Evaluating Machine Learning Models

Chapter 5 of our books discusses how to evaluate Machine Learning Models in general.

Beyond Classification and Prediction/Regression

Types of Machine Learning Tasks

  • Supervised Learning
  • Unsupervised Learning
  • Self Supervised Learning
  • Reinforcement Learning

Classification and regression glossary

Read the glossary and note any differences with the terms you know.

Evaluation, Holdout Method

  • Training
  • Validation, used to tune your model, deal with over-fitting
  • Test

Simple Holdout Methods

  1. Shuffling the data is usually appropriate.
  2. Defines the validation set
  3. Defines the training set
  4. Train a model on the training data, and evaluate it on the validation data
  5. Once you’ve tuned your hyperparameters, it’s common to train your final model from scratch on all non-test data available.

k-fold cross-validation

  1. Selects the validation-data partition
  2. Uses the remainder of the data as training data
  3. Creates a brand-new instance of the model (untrained)
  4. Validation score: average of the validation scores of the K-folds
  5. Trains the final model on all non-test data available

Data Preprosessing

  • Normalization
  • Missing Data, ok to use 0! This is new.

Feature Engineering

  • “Modern deep learning removes the need for most feature engineering, because neural networks are capable of automatically extracting useful features from raw data. Does this mean you don’t have to worry about feature engineering as long as you’re using deep neural networks? No, for two reasons: …”
  • Go read the reasons. What are the reasons?

Overfitting and Underfitting

  • Overfitting is when your neural network is too big.

  • Underfitting is when your neural network is too small.

  • The goal is to find the right sized neural network.

  • Regularization

  • “You may be familiar with the principle of Occam’s razor: given two explanations for something, the explanation most likely to be correct is the simplest one — the one that makes fewer assumptions.”

  • Dropout

Universal Workflow for Machine Learning

Chapter 6 of our books discusses the universal workflow of machine learning.

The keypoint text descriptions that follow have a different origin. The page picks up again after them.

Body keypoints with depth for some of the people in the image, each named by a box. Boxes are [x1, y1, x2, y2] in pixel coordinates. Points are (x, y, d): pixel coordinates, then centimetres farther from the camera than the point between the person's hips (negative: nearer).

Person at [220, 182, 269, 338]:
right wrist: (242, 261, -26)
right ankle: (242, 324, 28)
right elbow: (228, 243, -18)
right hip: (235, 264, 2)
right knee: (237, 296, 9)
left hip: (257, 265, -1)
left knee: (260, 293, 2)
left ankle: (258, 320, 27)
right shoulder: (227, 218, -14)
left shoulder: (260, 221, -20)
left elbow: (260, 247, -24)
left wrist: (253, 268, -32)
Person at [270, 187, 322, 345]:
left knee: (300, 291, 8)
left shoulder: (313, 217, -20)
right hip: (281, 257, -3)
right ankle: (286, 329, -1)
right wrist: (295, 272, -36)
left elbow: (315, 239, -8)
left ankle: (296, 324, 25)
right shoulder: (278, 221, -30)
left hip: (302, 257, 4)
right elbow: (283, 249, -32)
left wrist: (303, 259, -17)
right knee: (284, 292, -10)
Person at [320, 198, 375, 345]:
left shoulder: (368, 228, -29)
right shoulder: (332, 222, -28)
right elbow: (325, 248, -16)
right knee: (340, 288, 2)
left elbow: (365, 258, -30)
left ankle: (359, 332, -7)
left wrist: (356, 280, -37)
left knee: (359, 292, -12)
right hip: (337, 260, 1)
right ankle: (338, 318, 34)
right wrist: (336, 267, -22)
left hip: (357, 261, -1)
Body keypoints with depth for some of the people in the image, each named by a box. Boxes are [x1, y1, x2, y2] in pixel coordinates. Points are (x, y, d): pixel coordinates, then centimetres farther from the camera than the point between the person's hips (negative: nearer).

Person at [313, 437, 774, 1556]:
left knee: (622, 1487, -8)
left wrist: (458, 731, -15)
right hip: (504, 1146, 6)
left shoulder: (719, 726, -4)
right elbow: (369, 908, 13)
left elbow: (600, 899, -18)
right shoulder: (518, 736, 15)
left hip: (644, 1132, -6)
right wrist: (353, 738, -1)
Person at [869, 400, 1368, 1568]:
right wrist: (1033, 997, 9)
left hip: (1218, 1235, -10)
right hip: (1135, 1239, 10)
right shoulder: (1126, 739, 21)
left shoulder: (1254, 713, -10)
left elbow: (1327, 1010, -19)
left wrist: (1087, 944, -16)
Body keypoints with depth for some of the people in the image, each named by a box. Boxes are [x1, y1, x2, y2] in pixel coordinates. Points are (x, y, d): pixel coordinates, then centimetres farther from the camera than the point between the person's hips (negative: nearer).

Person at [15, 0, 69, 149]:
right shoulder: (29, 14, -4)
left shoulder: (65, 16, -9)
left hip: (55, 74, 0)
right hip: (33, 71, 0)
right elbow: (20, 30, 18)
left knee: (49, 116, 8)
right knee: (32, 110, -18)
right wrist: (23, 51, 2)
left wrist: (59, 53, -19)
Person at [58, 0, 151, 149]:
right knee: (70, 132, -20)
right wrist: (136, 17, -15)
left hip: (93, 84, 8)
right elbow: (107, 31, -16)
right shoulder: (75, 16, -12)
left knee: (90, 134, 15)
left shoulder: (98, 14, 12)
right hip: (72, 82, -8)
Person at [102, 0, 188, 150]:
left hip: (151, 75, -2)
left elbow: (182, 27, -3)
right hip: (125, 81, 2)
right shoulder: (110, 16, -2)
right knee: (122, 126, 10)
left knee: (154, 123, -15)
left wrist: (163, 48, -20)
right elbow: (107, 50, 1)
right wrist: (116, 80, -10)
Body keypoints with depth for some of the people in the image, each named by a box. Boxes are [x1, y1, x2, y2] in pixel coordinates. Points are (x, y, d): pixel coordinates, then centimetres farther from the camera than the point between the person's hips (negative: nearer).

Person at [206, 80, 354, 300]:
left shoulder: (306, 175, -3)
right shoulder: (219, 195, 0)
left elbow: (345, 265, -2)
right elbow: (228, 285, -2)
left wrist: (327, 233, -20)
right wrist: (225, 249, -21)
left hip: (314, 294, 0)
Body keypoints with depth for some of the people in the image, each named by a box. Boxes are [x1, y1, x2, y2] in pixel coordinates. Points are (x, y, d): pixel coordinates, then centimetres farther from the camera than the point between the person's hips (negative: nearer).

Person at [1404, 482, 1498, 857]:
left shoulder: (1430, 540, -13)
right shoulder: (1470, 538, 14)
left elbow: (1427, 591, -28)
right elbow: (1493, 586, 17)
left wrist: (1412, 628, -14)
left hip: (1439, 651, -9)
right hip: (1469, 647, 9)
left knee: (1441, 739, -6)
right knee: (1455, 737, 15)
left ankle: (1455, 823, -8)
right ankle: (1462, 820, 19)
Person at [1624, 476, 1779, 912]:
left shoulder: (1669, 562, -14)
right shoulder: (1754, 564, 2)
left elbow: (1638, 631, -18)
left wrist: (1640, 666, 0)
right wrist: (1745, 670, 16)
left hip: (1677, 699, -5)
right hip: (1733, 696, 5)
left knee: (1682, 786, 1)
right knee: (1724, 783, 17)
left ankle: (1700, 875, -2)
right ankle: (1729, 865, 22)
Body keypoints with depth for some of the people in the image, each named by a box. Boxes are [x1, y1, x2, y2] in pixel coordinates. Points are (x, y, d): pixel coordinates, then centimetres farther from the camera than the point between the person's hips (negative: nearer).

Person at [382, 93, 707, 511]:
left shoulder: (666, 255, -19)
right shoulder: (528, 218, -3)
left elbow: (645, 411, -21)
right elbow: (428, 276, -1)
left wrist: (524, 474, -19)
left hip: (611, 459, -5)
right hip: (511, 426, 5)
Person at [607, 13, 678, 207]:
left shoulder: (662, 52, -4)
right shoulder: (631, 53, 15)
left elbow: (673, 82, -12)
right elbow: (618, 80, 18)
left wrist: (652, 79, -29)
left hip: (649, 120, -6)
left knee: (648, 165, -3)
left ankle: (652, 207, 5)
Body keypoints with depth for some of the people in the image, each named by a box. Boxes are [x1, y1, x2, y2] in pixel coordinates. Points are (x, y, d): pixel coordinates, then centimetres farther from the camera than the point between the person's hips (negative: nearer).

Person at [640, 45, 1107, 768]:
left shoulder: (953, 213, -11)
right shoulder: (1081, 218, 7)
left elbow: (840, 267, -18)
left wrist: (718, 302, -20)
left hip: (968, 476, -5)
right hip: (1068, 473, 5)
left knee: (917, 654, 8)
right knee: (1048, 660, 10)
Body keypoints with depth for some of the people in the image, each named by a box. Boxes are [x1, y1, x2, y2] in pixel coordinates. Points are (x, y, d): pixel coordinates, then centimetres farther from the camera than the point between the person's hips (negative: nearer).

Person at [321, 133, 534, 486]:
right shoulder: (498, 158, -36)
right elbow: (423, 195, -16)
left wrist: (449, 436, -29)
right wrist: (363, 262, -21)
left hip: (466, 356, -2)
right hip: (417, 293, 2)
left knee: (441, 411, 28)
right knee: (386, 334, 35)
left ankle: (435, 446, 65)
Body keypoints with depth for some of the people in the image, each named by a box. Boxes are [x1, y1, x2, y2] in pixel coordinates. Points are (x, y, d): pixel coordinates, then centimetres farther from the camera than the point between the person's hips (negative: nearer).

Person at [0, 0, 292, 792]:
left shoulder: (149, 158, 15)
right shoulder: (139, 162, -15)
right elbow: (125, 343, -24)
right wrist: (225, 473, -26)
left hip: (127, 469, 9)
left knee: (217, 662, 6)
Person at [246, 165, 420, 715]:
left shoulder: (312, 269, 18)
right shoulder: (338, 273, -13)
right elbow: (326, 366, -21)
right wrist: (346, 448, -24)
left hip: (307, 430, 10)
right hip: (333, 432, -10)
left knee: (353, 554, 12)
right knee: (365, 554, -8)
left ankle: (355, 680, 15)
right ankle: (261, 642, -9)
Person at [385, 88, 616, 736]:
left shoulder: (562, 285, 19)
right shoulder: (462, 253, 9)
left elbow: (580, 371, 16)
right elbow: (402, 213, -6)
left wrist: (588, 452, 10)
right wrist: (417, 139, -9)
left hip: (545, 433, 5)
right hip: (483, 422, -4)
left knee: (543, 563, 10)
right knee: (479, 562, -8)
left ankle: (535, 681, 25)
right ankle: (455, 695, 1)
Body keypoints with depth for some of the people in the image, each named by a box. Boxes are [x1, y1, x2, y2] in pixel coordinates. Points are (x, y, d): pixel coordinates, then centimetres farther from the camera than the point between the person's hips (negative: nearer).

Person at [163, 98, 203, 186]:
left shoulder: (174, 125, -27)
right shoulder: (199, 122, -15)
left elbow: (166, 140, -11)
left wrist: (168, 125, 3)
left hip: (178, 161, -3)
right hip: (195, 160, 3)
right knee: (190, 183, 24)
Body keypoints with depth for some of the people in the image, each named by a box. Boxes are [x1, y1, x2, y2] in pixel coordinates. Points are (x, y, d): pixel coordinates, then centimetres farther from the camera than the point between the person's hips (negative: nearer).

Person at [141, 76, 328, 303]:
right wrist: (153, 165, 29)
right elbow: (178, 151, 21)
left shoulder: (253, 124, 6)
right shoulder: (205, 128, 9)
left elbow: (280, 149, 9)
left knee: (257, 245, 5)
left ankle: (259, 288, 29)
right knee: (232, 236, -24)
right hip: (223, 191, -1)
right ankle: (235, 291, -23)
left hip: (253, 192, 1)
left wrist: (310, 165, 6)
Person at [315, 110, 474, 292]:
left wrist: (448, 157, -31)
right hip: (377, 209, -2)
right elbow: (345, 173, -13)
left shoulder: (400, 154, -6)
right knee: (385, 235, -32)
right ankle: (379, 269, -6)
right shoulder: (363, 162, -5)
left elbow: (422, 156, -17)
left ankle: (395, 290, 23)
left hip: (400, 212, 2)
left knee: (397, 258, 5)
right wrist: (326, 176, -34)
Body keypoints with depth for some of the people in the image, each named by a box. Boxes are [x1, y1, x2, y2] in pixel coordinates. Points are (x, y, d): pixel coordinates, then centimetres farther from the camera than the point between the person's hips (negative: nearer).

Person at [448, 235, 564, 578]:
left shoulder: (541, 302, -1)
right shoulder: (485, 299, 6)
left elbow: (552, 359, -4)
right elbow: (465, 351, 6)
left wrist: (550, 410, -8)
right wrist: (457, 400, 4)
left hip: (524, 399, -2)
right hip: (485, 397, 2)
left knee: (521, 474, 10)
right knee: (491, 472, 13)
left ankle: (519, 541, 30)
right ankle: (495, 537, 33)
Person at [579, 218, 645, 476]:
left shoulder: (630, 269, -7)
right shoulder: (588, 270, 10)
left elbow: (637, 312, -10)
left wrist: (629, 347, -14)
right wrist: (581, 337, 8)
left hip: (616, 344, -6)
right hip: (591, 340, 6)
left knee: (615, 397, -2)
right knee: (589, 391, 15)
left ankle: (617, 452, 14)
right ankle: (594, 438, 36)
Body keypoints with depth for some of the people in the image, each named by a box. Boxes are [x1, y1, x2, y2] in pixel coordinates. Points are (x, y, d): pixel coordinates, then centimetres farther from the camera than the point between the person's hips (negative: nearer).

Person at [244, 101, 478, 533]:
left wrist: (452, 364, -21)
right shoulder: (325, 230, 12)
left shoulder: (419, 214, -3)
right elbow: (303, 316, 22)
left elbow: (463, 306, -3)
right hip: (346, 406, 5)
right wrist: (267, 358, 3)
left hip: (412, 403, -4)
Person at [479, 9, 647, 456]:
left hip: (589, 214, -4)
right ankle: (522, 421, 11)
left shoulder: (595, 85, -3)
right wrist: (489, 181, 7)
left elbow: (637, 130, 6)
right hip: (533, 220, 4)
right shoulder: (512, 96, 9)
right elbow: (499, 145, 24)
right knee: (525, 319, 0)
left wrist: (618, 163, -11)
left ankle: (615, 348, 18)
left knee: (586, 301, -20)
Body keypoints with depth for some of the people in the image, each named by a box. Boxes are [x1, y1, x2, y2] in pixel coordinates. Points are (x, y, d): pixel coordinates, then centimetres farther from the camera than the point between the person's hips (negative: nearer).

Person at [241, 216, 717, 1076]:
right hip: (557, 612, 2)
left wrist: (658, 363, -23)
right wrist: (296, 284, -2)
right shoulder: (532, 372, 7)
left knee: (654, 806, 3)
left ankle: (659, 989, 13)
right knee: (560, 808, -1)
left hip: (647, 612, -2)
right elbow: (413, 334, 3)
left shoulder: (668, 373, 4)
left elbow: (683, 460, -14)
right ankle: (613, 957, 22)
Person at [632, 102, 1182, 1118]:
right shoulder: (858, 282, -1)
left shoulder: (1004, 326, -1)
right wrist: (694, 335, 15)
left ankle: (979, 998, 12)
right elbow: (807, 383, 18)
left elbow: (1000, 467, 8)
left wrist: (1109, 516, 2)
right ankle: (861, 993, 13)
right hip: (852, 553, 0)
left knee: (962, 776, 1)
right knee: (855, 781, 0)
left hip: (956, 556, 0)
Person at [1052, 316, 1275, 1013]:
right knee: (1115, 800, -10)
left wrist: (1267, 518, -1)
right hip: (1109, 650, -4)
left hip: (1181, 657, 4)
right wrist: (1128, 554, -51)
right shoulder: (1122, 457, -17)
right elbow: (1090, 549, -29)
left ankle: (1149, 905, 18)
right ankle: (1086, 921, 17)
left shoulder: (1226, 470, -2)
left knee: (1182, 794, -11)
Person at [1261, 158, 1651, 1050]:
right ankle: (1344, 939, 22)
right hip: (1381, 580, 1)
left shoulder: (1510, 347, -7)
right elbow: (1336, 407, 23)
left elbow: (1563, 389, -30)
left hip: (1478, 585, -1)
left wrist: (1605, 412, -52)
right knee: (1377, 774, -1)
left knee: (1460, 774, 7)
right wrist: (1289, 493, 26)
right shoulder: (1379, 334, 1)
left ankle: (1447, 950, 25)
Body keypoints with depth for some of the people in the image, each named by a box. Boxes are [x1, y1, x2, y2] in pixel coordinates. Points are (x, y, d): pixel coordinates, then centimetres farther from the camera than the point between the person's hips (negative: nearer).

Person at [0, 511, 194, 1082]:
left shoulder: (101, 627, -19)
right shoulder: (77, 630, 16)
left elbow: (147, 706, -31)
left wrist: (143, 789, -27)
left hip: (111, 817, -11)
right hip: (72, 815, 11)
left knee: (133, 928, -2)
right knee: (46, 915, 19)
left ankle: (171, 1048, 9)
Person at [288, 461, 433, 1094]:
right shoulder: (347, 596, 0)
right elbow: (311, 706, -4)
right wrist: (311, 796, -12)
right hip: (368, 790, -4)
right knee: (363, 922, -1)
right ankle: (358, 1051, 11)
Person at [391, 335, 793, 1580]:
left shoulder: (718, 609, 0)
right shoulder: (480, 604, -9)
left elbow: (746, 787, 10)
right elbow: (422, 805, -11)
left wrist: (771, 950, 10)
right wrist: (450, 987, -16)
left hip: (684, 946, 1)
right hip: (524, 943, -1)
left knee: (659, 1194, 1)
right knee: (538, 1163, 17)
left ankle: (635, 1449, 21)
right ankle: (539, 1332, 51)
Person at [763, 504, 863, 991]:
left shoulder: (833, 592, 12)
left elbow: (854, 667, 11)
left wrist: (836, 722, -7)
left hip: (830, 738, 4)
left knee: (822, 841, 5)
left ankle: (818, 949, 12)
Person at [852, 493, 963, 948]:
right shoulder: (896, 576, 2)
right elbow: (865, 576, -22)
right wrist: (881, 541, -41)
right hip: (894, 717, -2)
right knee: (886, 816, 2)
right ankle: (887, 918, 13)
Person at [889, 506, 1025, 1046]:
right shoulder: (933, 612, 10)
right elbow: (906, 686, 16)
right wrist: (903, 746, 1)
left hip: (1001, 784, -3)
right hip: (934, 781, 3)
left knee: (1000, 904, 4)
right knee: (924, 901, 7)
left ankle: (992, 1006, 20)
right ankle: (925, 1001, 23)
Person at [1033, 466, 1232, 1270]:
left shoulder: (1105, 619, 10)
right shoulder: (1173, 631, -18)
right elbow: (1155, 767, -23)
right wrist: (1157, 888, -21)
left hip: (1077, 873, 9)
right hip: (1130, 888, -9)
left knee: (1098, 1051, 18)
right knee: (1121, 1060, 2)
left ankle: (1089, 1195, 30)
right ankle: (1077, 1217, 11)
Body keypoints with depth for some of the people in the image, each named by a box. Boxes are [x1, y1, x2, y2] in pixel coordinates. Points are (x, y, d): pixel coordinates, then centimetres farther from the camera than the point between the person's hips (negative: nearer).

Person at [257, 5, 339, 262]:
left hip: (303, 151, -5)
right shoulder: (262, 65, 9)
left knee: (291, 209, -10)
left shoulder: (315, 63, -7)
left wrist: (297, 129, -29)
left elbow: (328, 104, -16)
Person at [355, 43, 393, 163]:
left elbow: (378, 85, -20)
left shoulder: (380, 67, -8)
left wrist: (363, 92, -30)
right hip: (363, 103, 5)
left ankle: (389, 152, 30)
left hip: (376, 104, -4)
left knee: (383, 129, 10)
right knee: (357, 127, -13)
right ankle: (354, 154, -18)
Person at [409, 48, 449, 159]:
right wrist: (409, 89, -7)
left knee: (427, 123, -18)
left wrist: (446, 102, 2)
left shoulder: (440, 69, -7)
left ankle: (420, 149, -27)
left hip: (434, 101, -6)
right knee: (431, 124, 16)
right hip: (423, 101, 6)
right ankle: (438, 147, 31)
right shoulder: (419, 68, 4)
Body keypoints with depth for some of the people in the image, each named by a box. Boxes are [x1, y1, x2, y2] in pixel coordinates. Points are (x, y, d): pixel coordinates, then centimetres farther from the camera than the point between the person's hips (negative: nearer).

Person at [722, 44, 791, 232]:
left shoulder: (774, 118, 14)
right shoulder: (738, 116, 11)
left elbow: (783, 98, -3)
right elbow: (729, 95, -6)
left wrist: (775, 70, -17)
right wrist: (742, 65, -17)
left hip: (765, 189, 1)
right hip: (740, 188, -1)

Universal Workflow for Machine Learning

  1. Defining the problem and assembling a dataset
  2. Choosing a measure of success
  3. Deciding on an evaluation protocol
  4. Prepare your data
  5. Developing a model that does better than a baseline, Null Model
  6. Scaling up: developing a model that overfits
  7. Regularizing your model and tuning your hyperparameters

Summary I

  • Define the problem at hand and the data on which you’ll train. Collect this data, or annotate it with labels if need be.
  • Choose how you’ll measure success on your problem. Which metrics will you monitor on your validation data?
  • Determine your evaluation protocol: Hold-out validation? K-fold validation? Which portion of the data should you use for validation?

Summary II

  • Develop a first model that does better than a basic baseline: a model with statistical power.
  • Develop a model that overfits.
  • Regularize your model and tune its hyperparameters, based on performance on the validation data. A lot of machine-learning research tends to focus only on this step—but keep the big picture in mind.